Le chapitre suivant porte sur la définition du statut des mathématiques pratiques et, en particulier, de la géométrie et de l’arithmétique pratiques. Tel que cela est montré, bien que les traités finéens de mathématiques pratiques enseignent certains procédés permettant d’appliquer les principes des mathématiques à l’appréhension et à la maîtrise du sensible, ceux-ci n’ont pas proprement pour but d’enseigner un savoir destiné à être appliqué à la résolution de problèmes concrets et ne sont pas adressés à des hommes de métiers, tels que des arpenteurs, des marchands ou des navigateurs. Leur but premier serait plutôt de permettre la maîtrise des mathématiques théoriques et de rendre accessibles les procédures de calcul et de mesure par lesquelles les mathématiciens appréhendent les quantités et leurs propriétés, quelle qu’en soit la nature. Dans ce contexte, les exemples concrets présentés dans les traités de mathématiques pratiques auraient pour fonctions principales de faciliter, d’une part, la compréhension des procédés enseignés et des principes sur lesquels ils se fondent en offrant un support pour l’imagination et de révéler, d’autre part, la puissance des mathématiques pour la maîtrise du monde sensible.

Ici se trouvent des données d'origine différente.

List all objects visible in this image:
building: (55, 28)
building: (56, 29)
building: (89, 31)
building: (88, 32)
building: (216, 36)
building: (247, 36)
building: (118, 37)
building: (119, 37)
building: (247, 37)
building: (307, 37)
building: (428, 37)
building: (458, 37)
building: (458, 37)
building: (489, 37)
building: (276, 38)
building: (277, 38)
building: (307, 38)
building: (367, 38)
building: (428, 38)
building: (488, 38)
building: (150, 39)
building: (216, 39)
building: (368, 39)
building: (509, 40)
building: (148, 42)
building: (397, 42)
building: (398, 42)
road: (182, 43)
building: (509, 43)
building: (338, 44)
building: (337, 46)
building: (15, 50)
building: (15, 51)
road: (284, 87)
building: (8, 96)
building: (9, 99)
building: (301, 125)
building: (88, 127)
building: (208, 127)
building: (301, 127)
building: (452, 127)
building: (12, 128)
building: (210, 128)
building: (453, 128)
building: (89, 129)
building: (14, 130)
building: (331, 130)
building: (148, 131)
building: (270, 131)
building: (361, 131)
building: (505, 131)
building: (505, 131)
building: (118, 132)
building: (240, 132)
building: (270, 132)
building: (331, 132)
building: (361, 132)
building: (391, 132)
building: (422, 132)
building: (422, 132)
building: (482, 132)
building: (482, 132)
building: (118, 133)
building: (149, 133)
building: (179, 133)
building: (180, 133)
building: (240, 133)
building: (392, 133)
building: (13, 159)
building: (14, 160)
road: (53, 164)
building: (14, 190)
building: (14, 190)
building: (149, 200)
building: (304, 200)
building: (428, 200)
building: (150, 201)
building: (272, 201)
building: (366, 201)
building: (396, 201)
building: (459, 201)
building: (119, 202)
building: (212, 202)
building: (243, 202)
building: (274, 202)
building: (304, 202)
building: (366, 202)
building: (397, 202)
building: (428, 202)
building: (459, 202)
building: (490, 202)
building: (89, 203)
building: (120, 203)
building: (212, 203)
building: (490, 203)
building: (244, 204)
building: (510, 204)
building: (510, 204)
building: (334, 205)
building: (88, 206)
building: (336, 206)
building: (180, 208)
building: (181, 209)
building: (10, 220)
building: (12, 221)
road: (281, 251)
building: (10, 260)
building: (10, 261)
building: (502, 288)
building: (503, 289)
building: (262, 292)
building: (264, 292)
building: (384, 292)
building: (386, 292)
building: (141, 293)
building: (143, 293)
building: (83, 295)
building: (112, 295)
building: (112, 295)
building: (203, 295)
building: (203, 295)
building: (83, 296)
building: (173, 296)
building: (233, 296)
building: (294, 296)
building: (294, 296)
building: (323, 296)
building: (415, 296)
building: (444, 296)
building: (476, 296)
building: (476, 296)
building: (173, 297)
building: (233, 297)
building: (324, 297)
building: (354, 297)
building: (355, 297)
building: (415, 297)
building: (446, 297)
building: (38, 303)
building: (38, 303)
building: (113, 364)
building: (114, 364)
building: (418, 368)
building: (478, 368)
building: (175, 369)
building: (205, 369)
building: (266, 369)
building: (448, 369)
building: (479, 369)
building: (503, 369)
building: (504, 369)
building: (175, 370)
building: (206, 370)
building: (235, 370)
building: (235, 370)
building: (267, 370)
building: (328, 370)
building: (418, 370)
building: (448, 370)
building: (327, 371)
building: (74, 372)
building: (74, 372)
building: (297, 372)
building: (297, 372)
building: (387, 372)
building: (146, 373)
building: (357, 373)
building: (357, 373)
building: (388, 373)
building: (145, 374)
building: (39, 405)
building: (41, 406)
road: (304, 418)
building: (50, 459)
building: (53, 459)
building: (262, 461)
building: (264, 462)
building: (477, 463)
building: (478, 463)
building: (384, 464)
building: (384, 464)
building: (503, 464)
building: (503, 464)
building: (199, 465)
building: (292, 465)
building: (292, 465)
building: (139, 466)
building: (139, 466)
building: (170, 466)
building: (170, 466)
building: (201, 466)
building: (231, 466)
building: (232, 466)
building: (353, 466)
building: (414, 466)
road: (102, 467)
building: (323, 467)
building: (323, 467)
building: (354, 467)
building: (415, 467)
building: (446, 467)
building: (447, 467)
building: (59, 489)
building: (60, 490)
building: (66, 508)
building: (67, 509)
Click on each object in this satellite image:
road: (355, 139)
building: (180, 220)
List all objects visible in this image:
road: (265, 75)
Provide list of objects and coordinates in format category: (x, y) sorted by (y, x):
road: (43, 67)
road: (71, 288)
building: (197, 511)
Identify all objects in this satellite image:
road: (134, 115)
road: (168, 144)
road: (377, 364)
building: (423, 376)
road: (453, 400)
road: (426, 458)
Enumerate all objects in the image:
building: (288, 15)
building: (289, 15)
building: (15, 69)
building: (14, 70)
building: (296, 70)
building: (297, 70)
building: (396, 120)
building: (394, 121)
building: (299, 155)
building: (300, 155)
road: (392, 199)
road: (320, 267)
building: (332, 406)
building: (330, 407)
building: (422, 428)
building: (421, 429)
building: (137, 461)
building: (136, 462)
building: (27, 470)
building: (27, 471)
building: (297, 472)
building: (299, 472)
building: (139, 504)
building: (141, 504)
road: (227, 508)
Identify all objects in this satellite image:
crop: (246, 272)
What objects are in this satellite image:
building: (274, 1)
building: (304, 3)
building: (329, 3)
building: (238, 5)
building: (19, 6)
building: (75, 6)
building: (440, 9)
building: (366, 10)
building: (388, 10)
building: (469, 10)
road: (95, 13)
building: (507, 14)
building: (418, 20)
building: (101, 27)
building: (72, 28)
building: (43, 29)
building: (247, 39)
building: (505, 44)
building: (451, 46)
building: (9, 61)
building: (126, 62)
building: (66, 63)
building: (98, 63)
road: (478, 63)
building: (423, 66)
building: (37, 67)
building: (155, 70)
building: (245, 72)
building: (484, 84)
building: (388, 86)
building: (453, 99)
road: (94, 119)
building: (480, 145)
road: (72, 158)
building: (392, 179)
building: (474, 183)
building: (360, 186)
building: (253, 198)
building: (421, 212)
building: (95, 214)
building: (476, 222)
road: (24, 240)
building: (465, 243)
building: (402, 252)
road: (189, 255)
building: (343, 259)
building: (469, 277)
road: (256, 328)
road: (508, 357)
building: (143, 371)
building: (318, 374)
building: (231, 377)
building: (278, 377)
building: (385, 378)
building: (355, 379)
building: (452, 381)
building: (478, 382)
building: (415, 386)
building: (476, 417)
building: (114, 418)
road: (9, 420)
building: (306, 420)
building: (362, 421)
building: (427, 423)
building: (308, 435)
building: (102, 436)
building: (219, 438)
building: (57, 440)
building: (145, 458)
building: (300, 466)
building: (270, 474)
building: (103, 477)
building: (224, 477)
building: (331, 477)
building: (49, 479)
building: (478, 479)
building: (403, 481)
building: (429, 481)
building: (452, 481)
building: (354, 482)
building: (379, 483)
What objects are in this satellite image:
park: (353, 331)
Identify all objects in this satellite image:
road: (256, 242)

Le dernier chapitre se propose d’étudier le statut des disciplines qui étaient considérées par Fine comme des sciences subalternes des mathématiques, à savoir la perspective (ou l’optique) et la géographie. La relation de subalternation, ou de subordination, entre ces deux disciplines et les mathématiques repose sur le fait que la géographie et la perspective tirent leurs principes de l’arithmétique et de la géométrie, bien qu’elles considèrent des choses qui appartiennent initialement au domaine d’investigation du physicien (en l’occurrence la lumière et les parties du globe terrestre). Si elles se distinguent ainsi des mathématiques par leur place dans la classification des sciences, ces disciplines seraient cependant pertinentes à la recherche du mathématicien dans la mesure où elles permettraient de découvrir certaines propriétés des nombres et des grandeurs qui ne pourraient être connues à travers la seule considération des objets étudiés au sein du quadrivium.

 

Angela Axworthy, Le Mathématicien renaissant et son savoir - le statut des mathématiques selon Oronce Fine, Paris, Classiques Garnier, 2016.